Foreign exchange (FX or forex) trading is when you buy and sell foreign currencies to try to make a profit. Even the most skilled and experienced traders have difficulty predicting movements in currencies.
How forex trading works
Foreign exchange trading attempts to make a profit by predicting the value of one currency compared to another.
FX trading is normally conducted through 'margin trading'. A small collateral deposit worth a percentage of a total trade's value is required to trade.
Trading in international currencies requires a huge amount of knowledge, research and monitoring. Before you put your money on the line, get independent advice from a licensed financial adviser.
Margin FX trading is one of the riskiest investments you can make. It raises the stakes further by letting you trade with borrowed money, but you'll be responsible for all losses.
Contracts for difference (CFDs)
Contracts for difference (CFDs) are a way of speculating on the change in value of a foreign exchange rate. CFDs can also speculate on a change in share price or a market index. You're not buying the underlying asset, just speculating on the price movement.
CFD leverage is like trading with borrowed money. The deposit (or 'margin') you give to the provider is a small part of what you borrow to invest.
A CFD contract is legally binding. If the market goes against you, the CFD provider:
- will ask you to pay extra money at short notice to keep your CFD position open (a 'margin call'). This may lead to further losses
- may close out your CFD, for whatever it's worth at the time. You may lose all the money you invested
Risks of forex trading
- Small market movements can have a big impact. Most FX trading products are highly leveraged. You only pay a fraction of the value of your trade up-front, but you are still responsible for the full amount of the trade.
- Exchange rates are very volatile. They tend to move around a lot even within very short periods of time. There are significant investment risks as currency fluctuations may move against you, causing you to lose money.
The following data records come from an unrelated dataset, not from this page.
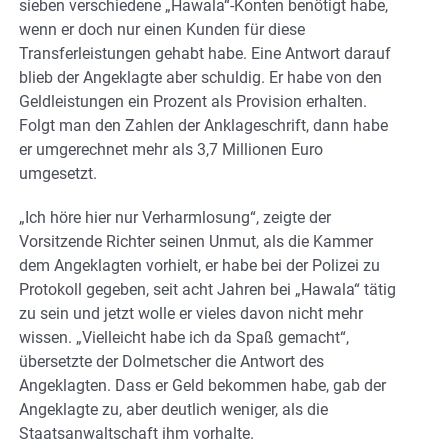
sieben verschiedene „Hawala“-Konten benötigt habe,
wenn er doch nur einen Kunden für diese
Transferleistungen gehabt habe. Eine Antwort darauf
blieb der Angeklagte aber schuldig. Er habe von den
Geldleistungen ein Prozent als Provision erhalten.
Folgt man den Zahlen der Anklageschrift, dann habe
er umgerechnet mehr als 3,7 Millionen Euro
umgesetzt.
„Ich höre hier nur Verharmlosung“, zeigte der
Vorsitzende Richter seinen Unmut, als die Kammer
dem Angeklagten vorhielt, er habe bei der Polizei zu
Protokoll gegeben, seit acht Jahren bei „Hawala“ tätig
zu sein und jetzt wolle er vieles davon nicht mehr
wissen. „Vielleicht habe ich da Spaß gemacht“,
übersetzte der Dolmetscher die Antwort des
Angeklagten. Dass er Geld bekommen habe, gab der
Angeklagte zu, aber deutlich weniger, als die
Staatsanwaltschaft ihm vorhalte.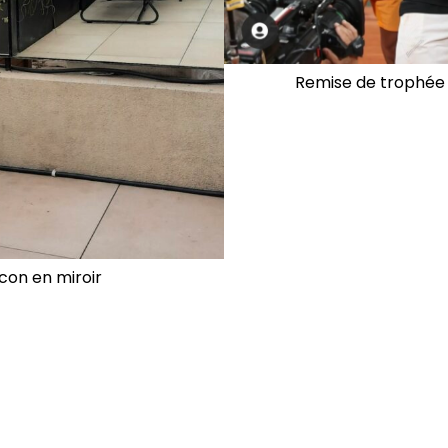
Remise de trophée 
con en miroir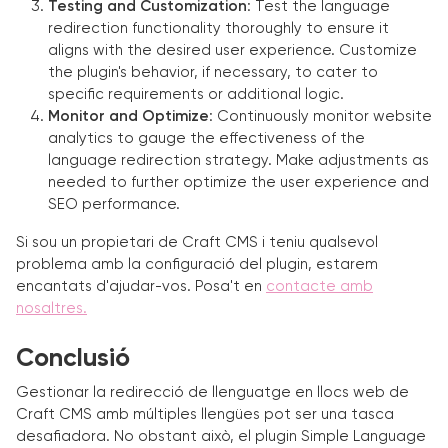
Testing and Customization
: Test the language
redirection functionality thoroughly to ensure it
aligns with the desired user experience. Customize
the plugin's behavior, if necessary, to cater to
specific requirements or additional logic.
Monitor and Optimize
: Continuously monitor website
analytics to gauge the effectiveness of the
language redirection strategy. Make adjustments as
needed to further optimize the user experience and
SEO performance.
Si sou un propietari de Craft CMS i teniu qualsevol
problema amb la configuració del plugin, estarem
encantats d'ajudar-vos. Posa't en
contacte amb
nosaltres.
Conclusió
Gestionar la redirecció de llenguatge en llocs web de
Craft CMS amb múltiples llengües pot ser una tasca
desafiadora. No obstant això, el plugin Simple Language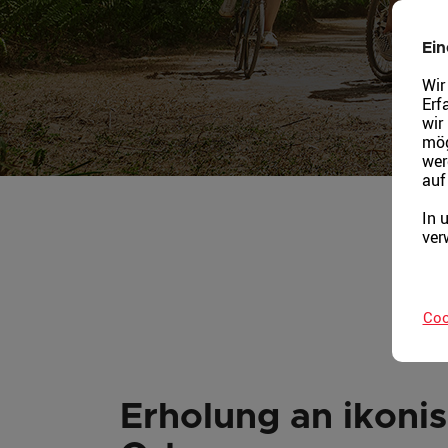
Ein
Wir
Erf
wir
mög
wer
auf
In 
ver
Coo
Erholung an ikoni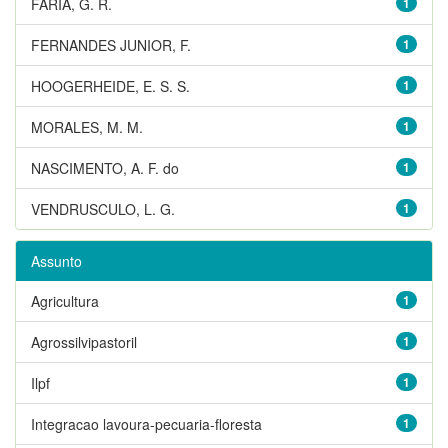
FARIA, G. R.
1
FERNANDES JUNIOR, F.
1
HOOGERHEIDE, E. S. S.
1
MORALES, M. M.
1
NASCIMENTO, A. F. do
1
VENDRUSCULO, L. G.
1
Assunto
Agricultura
1
Agrossilvipastoril
1
Ilpf
1
Integracao lavoura-pecuaria-floresta
1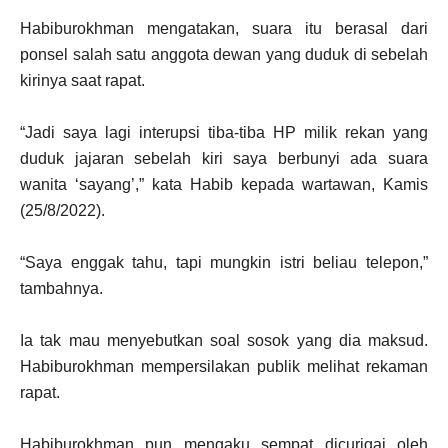
Habiburokhman mengatakan, suara itu berasal dari
ponsel salah satu anggota dewan yang duduk di sebelah
kirinya saat rapat.
“Jadi saya lagi interupsi tiba-tiba HP milik rekan yang
duduk jajaran sebelah kiri saya berbunyi ada suara
wanita ‘sayang’,” kata Habib kepada wartawan, Kamis
(25/8/2022).
“Saya enggak tahu, tapi mungkin istri beliau telepon,”
tambahnya.
Ia tak mau menyebutkan soal sosok yang dia maksud.
Habiburokhman mempersilakan publik melihat rekaman
rapat.
Habiburokhman pun mengaku sempat dicurigai oleh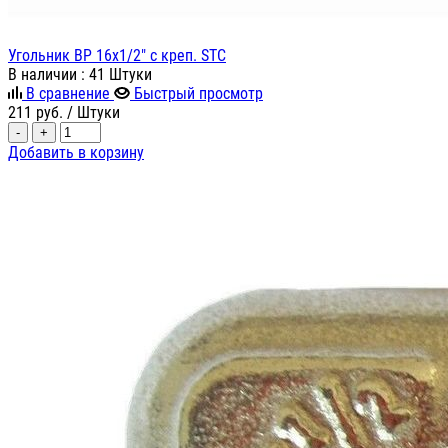
Угольник ВР 16х1/2" с креп. STC
В наличии
: 41 Штуки
В сравнение
Быстрый просмотр
211
руб.
/ Штуки
-
+
Добавить в корзину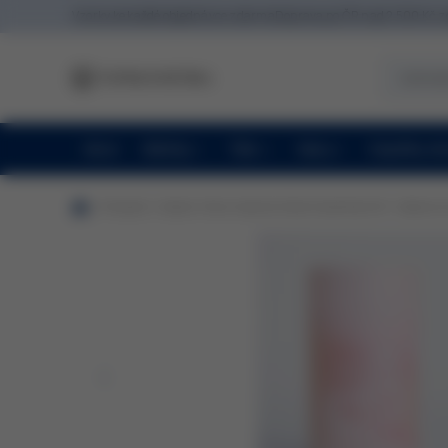
Vzorky ke každé objednávce zdarma
Doprava po ČR nad 2 500 Kč 
Akce
Obličej
Tělo
Vlasy
Doplňky st
produkt
Soskin-Paris Hydra & Glow Essentials Kit - Sada na 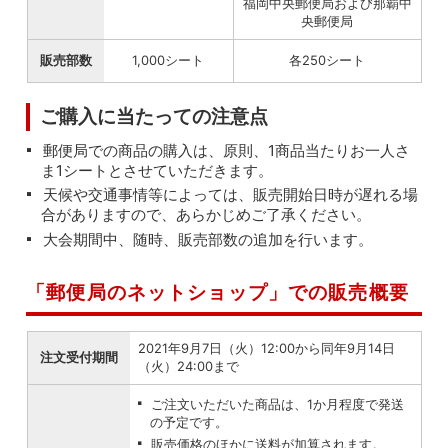
福岡中央郵便局および那覇中
央郵便局
販売部数
1,000シート
各250シート
ご購入に当たっての注意点
郵便局での商品の購入は、原則、1商品当たりお一人さ
ま1シートとさせていただきます。
天候や交通事情等によっては、販売開始日時が遅れる場
合がありますので、あらかじめご了承ください。
大会期間中、随時、販売部数の追加を行います。
「郵便局のネットショップ」での販売概要
2021年9月7日（火）12:00から同年9月14日
注文受付期間
（火）24:00まで
ご注文いただいた商品は、1か月程度で発送
の予定です。
販売価格のほかに送料が加算されます。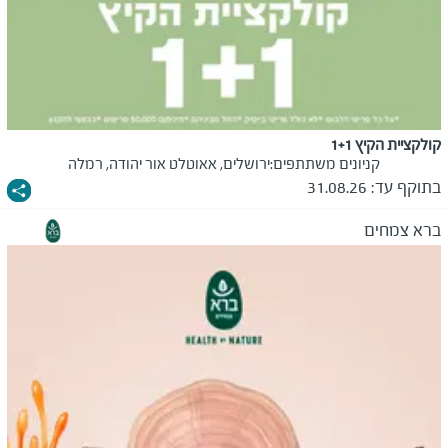
קולקציית הקיץ 1+1
קניונים משתתפים:
ירושלים, אאוטלט אור יהודה, רמלה
בתוקף עד:
31.08.26
ברא צמחים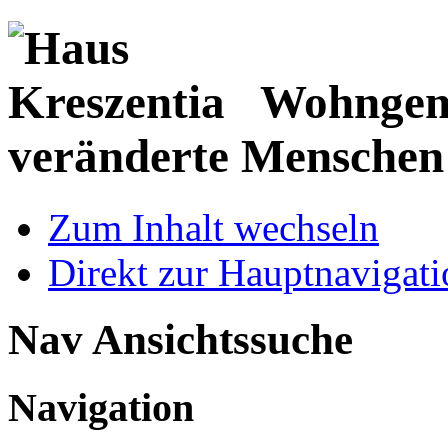
Wohngeme
veränderte Menschen
Zum Inhalt wechseln
Direkt zur Hauptnaviga
Nav Ansichtssuche
Navigation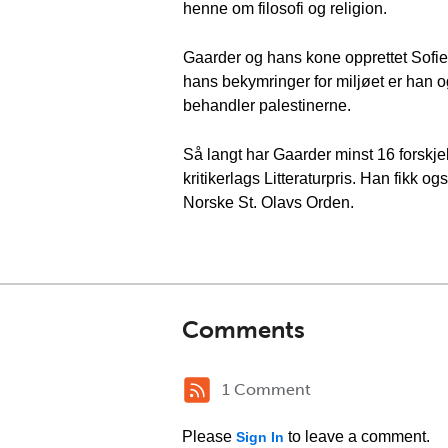
henne om filosofi og religion.
Gaarder og hans kone opprettet Sofiepri
hans bekymringer for miljøet er han o
behandler palestinerne.
Så langt har Gaarder minst 16 forskjell
kritikerlags Litteraturpris. Han fik
Norske St. Olavs Orden.
Comments
1 Comment
Please
to leave a comment.
Sign In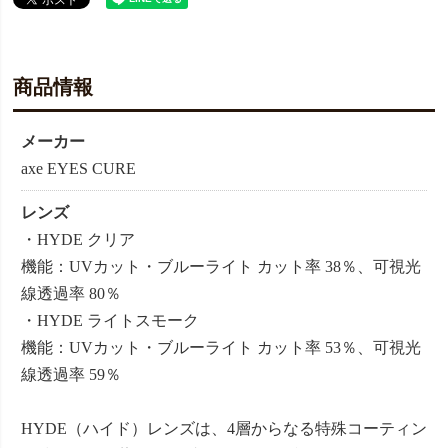
商品情報
メーカー
axe EYES CURE
レンズ
・HYDE クリア
機能：UVカット・ブルーライト カット率 38％、可視光
線透過率 80％
・HYDE ライトスモーク
機能：UVカット・ブルーライト カット率 53％、可視光
線透過率 59％
HYDE（ハイド）レンズは、4層からなる特殊コーティン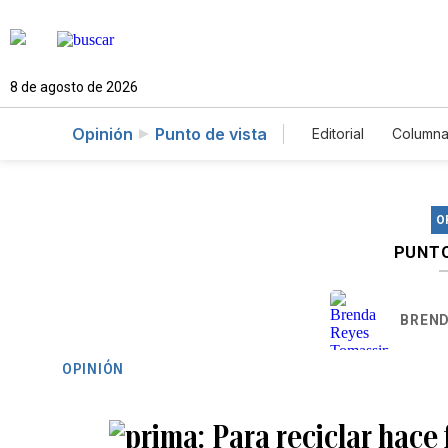
8 de agosto de 2026
Opinión
Punto de vista
Editorial
Columna
O
PUNTO
BREND
OPINIÓN
Para reciclar hace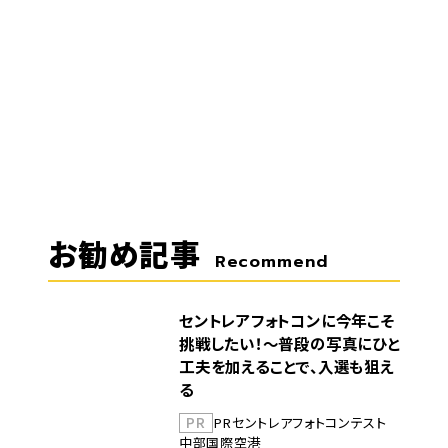
お勧め記事
Recommend
セントレアフォトコンに今年こそ
挑戦したい！～普段の写真にひと
工夫を加えることで、入選も狙え
る
PR
PR
セントレア
フォトコンテスト
中部国際空港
- Currency markets are extremely difficult to predict. Many different factors affect exchange rates.
- Limited protection from risk management systems. Stop loss orders will only cap your losses. You may also pay a premium price to guarantee your stop loss order.
- Forex scams and fraud. Offers and advertisements that sound too good to be true probably are. Read what the US Commodity Futures Trading Commission has to say about foreign currency trading fraud.
- Forex provider risks. If your FX provider becomes insolvent, you may not get your money back.
- Trading delays can severely affect results. You may not be able to make trades when you'd like to, because of a lack of liquidity in the market, execution risk, or computer system problems.
Forex trading software programs, seminars and courses
Forex software programs are available for forex trading. They may claim their programs can let you know when to make trades. But no person or program can ever accurately predict movements in foreign currencies.
Be wary of companies promoting a particular product that gives you access to better exchange rates or easy money. They may let you trial their trading platform for free at first. This is usually just a teaser for you to buy the software or platform.
Any provider offering an add-on service like software, trading robots or seminars must hold an appropriate AFS licence or authorisation from an AFS licensee for the service. Before you use a service like this, check they are licensed or authorised through ASIC's Professional Registers Search.
A basic FX trading course or seminar won't give you enough information to start trading.
Do your own checks on forex providers
Different forex products involve different risks. Read the product disclosure statement (PDS) carefully before investing.
Check that the forex provider has an Australian Financial Services (AFS) Licence. ASIC Connect's Professional Registers will tell you if they do.